Data records:
= Beginning of Section =

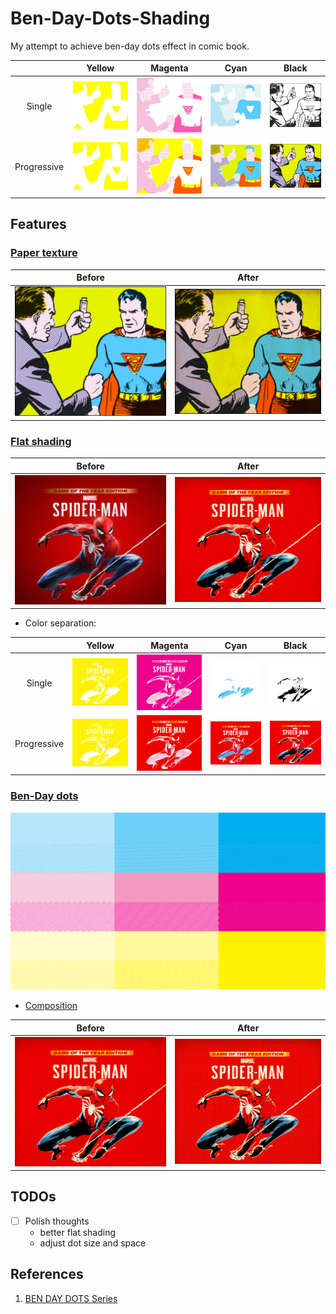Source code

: # Ben-Day-Dots-Shading
My attempt to achieve ben-day dots effect in comic book.

|  | Yellow | Magenta | Cyan | Black |
| :---: | :---: | :---: | :---: | :---: |
| Single | ![yellow single pass](images/super-man/yellow.png) | ![magenta single pass](images/super-man/magenta.png) | ![cyan single pass](images/super-man/cyan.png) | ![black single pass](images/super-man/black.png) |
| Progressive | ![yellow single pass](images/super-man/yellow.png) | ![magenta single pass](images/super-man/magenta-p.png) | ![cyan single pass](images/super-man/cyan-p.png) | ![black single pass](images/super-man/black-p.png) |

## Features
### [Paper texture](shaders/paper.glsl)

| Before | After |
| :---: | :---: |
| ![Before](images/super-man/black-p.png) | ![After](images/super-man/blend-paper.png) |


### [Flat shading](shaders/separate.glsl)

| Before | After |
| :---: | :---: |
| ![Before](images/spider-man/spider-man.png) | ![After](images/spider-man/spider-man-paper.png) |

-  Color separation:

| | Yellow | Magenta | Cyan | Black |
| :---: | :---: | :---: | :---: | :---: |
| Single | ![yellow single pass](images/spider-man/yellow.png) | ![magenta single pass](images/spider-man/magenta.png) | ![cyan single pass](images/spider-man/cyan.png) | ![black single pass](images/spider-man/black.png) |
| Progressive | ![yellow single pass](images/spider-man/yellow.png) | ![magenta single pass](images/spider-man/magenta-p.png) | ![cyan single pass](images/spider-man/cyan-p.png) | ![black single pass](images/spider-man/black-p.png) |

### [Ben-Day dots](shaders/screen.glsl)

![color board](images/screens/color_board.png)

- [Composition](shaders/composite.glsl)

| Before | After |
| :---: | :---: |
| ![Before](images/spider-man/spider-man-paper.png)  | ![After](images/spider-man/spider-man-dots.png)|

## TODOs
- [ ] Polish thoughts
  - better flat shading
  - adjust dot size and space

## References
1. [BEN DAY DOTS Series](https://legionofandy.com/2013/06/03/roy-lichtenstein-the-man-who-didnt-paint-benday-dots/)
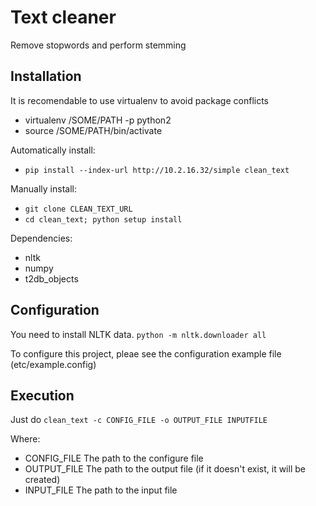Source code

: Text cleaner
============

Remove stopwords and perform stemming

Installation
------------

It is recomendable to use virtualenv to avoid package conflicts
* virtualenv /SOME/PATH -p python2
* source /SOME/PATH/bin/activate

Automatically install:
* `pip install --index-url http://10.2.16.32/simple clean_text`

Manually install:
* `git clone CLEAN_TEXT_URL`
* `cd clean_text; python setup install`

Dependencies:
* nltk
* numpy
* t2db\_objects

Configuration
-------------
You need to install NLTK data.
`python -m nltk.downloader all`

To configure this project, pleae see the configuration example file (etc/example.config)

Execution
---------
Just do
`clean_text -c CONFIG_FILE -o OUTPUT_FILE INPUTFILE` 

Where:
* CONFIG\_FILE The path to the configure file
* OUTPUT\_FILE The path to the output file (if it doesn't exist, it will be created)
* INPUT\_FILE The path to the input file

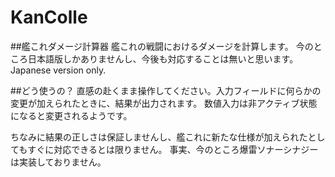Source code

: KanColle
========

##艦これダメージ計算器
艦これの戦闘におけるダメージを計算します。
今のところ日本語版しかありませんし、今後も対応することは無いと思います。
Japanese version only.

##どう使うの？
直感の赴くまま操作してください。入力フィールドに何らかの変更が加えられたときに、結果が出力されます。
数値入力は非アクティブ状態になると変更されるようです。

ちなみに結果の正しさは保証しませんし、艦これに新たな仕様が加えられたとしてもすぐに対応できるとは限りません。
事実、今のところ爆雷ソナーシナジーは実装しておりません。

= End of Section =

Action item:
Where a record holds a picture, skip the picture and copy everything else exactly.

Response to the exercise:
Source code

: # Ben-Day-Dots-Shading
My attempt to achieve ben-day dots effect in comic book.

|  | Yellow | Magenta | Cyan | Black |
| :---: | :---: | :---: | :---: | :---: |
| Single | ![yellow single pass](images/super-man/yellow.png) | ![magenta single pass](images/super-man/magenta.png) | ![cyan single pass](images/super-man/cyan.png) | ![black single pass](images/super-man/black.png) |
| Progressive | ![yellow single pass](images/super-man/yellow.png) | ![magenta single pass](images/super-man/magenta-p.png) | ![cyan single pass](images/super-man/cyan-p.png) | ![black single pass](images/super-man/black-p.png) |

## Features
### [Paper texture](shaders/paper.glsl)

| Before | After |
| :---: | :---: |
| ![Before](images/super-man/black-p.png) | ![After](images/super-man/blend-paper.png) |


### [Flat shading](shaders/separate.glsl)

| Before | After |
| :---: | :---: |
| ![Before](images/spider-man/spider-man.png) | ![After](images/spider-man/spider-man-paper.png) |

-  Color separation:

| | Yellow | Magenta | Cyan | Black |
| :---: | :---: | :---: | :---: | :---: |
| Single | ![yellow single pass](images/spider-man/yellow.png) | ![magenta single pass](images/spider-man/magenta.png) | ![cyan single pass](images/spider-man/cyan.png) | ![black single pass](images/spider-man/black.png) |
| Progressive | ![yellow single pass](images/spider-man/yellow.png) | ![magenta single pass](images/spider-man/magenta-p.png) | ![cyan single pass](images/spider-man/cyan-p.png) | ![black single pass](images/spider-man/black-p.png) |

### [Ben-Day dots](shaders/screen.glsl)

![color board](images/screens/color_board.png)

- [Composition](shaders/composite.glsl)

| Before | After |
| :---: | :---: |
| ![Before](images/spider-man/spider-man-paper.png)  | ![After](images/spider-man/spider-man-dots.png)|

## TODOs
- [ ] Polish thoughts
  - better flat shading
  - adjust dot size and space

## References
1. [BEN DAY DOTS Series](https://legionofandy.com/2013/06/03/roy-lichtenstein-the-man-who-didnt-paint-benday-dots/)
Source code

: Text cleaner
============

Remove stopwords and perform stemming

Installation
------------

It is recomendable to use virtualenv to avoid package conflicts
* virtualenv /SOME/PATH -p python2
* source /SOME/PATH/bin/activate

Automatically install:
* `pip install --index-url http://10.2.16.32/simple clean_text`

Manually install:
* `git clone CLEAN_TEXT_URL`
* `cd clean_text; python setup install`

Dependencies:
* nltk
* numpy
* t2db\_objects

Configuration
-------------
You need to install NLTK data.
`python -m nltk.downloader all`

To configure this project, pleae see the configuration example file (etc/example.config)

Execution
---------
Just do
`clean_text -c CONFIG_FILE -o OUTPUT_FILE INPUTFILE` 

Where:
* CONFIG\_FILE The path to the configure file
* OUTPUT\_FILE The path to the output file (if it doesn't exist, it will be created)
* INPUT\_FILE The path to the input file

Source code

: KanColle
========

##艦これダメージ計算器
艦これの戦闘におけるダメージを計算します。
今のところ日本語版しかありませんし、今後も対応することは無いと思います。
Japanese version only.

##どう使うの？
直感の赴くまま操作してください。入力フィールドに何らかの変更が加えられたときに、結果が出力されます。
数値入力は非アクティブ状態になると変更されるようです。

ちなみに結果の正しさは保証しませんし、艦これに新たな仕様が加えられたとしてもすぐに対応できるとは限りません。
事実、今のところ爆雷ソナーシナジーは実装しておりません。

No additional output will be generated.